- [Exercise goal]: Copy out, word for word, the post below about a laptop that died during a game of EVE.

- [Passage provided]:
(begin)

My Alienware M9750 died last night while playing EVE.
I am running Vista Ultimate, 4Gb memory, 2 x 512Mb 7800 SLi Nvidia cards. I have had the laptop for only 4 months so was surprised to see it simply black-screen and freeze last night.
I had a similar problem a few weeks ago and put it down to it being just a simple crash, last night was different - the machine is completely dead.
I cannot turn on the laptop, no beeps, nothing on screen, just the fans powering up and a short burst of HDD activity.
I spoke to AW support and we went through taking it all apart, checking the components etc, but nothing looks damamged, alas it is going back :(
I have played EVE for almost 2 years and I am a little concerend that a) this thread exists and b) no offical reply from CCP. EVE is the only game I play so I cannot put the fault down to anything else.......

(end)

- [Listed records]:

(begin)

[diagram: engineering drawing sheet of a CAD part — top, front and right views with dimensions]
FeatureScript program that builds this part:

(end)
(begin)

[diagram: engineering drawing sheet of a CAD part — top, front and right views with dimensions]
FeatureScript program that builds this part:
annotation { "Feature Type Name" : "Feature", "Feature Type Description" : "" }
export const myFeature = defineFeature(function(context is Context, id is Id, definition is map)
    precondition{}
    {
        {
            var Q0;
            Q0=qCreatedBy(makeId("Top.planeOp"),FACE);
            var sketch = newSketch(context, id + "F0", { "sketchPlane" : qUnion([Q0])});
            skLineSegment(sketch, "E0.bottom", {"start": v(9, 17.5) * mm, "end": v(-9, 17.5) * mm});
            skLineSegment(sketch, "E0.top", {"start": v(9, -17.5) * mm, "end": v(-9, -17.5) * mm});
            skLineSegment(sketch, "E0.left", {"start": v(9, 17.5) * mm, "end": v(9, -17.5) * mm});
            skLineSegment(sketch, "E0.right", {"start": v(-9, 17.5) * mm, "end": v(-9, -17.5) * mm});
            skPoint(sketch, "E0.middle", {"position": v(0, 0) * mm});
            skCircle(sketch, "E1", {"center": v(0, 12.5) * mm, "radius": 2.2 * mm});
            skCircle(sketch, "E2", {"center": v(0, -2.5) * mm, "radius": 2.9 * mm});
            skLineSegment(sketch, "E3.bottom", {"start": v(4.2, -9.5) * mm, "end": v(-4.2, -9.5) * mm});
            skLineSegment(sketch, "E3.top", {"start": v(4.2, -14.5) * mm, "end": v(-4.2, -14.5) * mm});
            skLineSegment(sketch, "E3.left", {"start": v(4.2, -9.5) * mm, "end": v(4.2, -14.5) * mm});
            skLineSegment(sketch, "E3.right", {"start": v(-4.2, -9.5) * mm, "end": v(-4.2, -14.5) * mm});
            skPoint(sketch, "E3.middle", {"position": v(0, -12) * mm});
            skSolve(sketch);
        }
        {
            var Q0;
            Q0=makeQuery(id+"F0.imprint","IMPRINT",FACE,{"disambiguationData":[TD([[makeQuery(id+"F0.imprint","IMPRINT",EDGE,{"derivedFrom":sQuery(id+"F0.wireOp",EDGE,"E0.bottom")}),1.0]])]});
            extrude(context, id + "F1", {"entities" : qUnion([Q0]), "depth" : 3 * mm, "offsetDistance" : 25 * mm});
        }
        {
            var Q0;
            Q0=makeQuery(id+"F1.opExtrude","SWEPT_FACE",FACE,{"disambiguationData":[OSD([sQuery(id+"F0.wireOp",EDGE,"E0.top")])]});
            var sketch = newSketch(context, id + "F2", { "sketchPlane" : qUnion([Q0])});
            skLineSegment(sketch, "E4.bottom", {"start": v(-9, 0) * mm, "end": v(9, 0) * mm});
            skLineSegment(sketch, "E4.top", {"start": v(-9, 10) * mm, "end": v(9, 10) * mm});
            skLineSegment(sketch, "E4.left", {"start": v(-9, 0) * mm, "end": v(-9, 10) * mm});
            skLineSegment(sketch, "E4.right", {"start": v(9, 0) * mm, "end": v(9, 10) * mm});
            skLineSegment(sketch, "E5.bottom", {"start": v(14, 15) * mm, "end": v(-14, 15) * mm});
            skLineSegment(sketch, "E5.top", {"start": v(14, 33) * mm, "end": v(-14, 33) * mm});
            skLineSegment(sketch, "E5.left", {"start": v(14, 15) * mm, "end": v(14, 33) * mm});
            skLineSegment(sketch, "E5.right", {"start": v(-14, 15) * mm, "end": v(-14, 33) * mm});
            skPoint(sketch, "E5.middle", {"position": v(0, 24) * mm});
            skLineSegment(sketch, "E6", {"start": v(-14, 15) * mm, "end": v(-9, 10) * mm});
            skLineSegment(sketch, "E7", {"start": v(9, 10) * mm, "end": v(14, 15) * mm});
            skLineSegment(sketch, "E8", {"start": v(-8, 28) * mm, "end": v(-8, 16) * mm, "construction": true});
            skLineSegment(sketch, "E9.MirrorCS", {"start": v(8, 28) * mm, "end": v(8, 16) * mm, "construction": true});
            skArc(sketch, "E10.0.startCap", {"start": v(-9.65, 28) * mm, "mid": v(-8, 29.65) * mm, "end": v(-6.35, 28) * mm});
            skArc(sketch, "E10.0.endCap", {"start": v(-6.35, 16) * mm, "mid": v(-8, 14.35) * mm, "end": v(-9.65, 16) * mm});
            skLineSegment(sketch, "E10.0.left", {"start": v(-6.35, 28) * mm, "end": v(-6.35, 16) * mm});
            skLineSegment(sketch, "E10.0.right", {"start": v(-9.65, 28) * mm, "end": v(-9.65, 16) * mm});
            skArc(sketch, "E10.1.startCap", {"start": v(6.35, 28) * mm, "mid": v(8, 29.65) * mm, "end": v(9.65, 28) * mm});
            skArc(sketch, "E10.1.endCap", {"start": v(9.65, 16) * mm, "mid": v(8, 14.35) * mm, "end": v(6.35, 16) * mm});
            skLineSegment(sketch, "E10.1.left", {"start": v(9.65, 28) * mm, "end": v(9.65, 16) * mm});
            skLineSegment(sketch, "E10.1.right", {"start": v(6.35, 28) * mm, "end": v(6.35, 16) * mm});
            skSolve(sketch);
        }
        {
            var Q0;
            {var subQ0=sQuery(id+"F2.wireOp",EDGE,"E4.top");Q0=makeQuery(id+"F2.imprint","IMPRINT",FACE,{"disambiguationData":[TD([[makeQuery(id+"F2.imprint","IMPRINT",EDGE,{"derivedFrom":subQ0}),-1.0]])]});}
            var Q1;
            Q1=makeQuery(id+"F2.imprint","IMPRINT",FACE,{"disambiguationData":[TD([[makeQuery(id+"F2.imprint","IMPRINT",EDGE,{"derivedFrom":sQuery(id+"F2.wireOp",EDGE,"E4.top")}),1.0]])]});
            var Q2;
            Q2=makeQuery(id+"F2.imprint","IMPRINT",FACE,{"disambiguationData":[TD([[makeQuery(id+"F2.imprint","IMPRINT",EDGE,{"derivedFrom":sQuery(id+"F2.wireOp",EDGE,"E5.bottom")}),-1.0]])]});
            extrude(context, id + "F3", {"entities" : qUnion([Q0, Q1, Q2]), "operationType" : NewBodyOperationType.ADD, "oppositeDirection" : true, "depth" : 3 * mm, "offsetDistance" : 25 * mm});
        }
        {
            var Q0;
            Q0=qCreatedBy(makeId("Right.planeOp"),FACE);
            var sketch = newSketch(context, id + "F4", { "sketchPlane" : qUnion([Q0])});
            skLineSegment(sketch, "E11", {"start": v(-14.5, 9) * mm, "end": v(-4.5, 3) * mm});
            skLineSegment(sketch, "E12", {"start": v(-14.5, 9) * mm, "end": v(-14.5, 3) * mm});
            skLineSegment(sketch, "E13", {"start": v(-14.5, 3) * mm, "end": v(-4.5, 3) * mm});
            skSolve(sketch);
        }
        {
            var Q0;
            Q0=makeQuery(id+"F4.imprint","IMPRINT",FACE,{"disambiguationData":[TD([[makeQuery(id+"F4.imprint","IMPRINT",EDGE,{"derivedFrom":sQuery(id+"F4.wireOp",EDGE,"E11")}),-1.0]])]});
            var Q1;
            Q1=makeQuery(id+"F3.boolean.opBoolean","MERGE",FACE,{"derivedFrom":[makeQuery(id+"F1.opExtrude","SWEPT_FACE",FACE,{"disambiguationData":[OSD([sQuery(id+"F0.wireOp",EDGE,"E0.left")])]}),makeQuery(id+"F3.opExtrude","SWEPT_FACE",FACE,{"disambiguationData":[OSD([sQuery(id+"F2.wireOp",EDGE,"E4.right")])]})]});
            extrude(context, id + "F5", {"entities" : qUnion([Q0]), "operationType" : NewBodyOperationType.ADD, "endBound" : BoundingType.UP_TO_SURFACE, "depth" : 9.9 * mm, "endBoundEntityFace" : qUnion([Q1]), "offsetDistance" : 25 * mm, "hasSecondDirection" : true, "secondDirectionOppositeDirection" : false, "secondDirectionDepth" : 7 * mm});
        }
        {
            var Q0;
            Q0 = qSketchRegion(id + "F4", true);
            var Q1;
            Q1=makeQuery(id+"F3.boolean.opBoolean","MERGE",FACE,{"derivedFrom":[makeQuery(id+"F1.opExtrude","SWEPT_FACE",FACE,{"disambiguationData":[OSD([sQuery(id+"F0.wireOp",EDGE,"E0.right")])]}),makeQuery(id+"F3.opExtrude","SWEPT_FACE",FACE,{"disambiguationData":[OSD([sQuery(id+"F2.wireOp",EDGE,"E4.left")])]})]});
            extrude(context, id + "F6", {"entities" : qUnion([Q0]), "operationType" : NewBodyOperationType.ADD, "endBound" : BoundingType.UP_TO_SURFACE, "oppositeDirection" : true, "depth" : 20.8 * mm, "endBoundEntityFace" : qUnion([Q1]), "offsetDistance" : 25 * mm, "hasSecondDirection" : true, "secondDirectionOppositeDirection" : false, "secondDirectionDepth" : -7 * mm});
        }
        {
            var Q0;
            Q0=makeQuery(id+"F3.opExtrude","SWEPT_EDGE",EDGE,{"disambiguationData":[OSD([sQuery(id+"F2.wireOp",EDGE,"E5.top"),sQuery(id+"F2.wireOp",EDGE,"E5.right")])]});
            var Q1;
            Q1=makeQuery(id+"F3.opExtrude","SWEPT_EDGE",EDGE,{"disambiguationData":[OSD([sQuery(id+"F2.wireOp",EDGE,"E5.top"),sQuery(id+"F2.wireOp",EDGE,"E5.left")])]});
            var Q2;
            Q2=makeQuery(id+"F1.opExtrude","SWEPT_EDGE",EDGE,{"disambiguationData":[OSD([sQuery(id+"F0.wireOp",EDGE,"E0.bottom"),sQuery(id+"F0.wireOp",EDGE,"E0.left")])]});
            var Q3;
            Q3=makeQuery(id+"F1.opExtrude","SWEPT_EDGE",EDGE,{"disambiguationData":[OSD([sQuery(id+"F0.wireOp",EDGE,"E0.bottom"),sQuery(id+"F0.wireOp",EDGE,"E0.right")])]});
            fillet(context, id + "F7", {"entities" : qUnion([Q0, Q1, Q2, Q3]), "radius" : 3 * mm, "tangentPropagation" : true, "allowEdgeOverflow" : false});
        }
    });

(end)

- [Output of the task]:
My Alienware M9750 died last night while playing EVE.
I am running Vista Ultimate, 4Gb memory, 2 x 512Mb 7800 SLi Nvidia cards. I have had the laptop for only 4 months so was surprised to see it simply black-screen and freeze last night.
I had a similar problem a few weeks ago and put it down to it being just a simple crash, last night was different - the machine is completely dead.
I cannot turn on the laptop, no beeps, nothing on screen, just the fans powering up and a short burst of HDD activity.
I spoke to AW support and we went through taking it all apart, checking the components etc, but nothing looks damamged, alas it is going back :(
I have played EVE for almost 2 years and I am a little concerend that a) this thread exists and b) no offical reply from CCP. EVE is the only game I play so I cannot put the fault down to anything else.......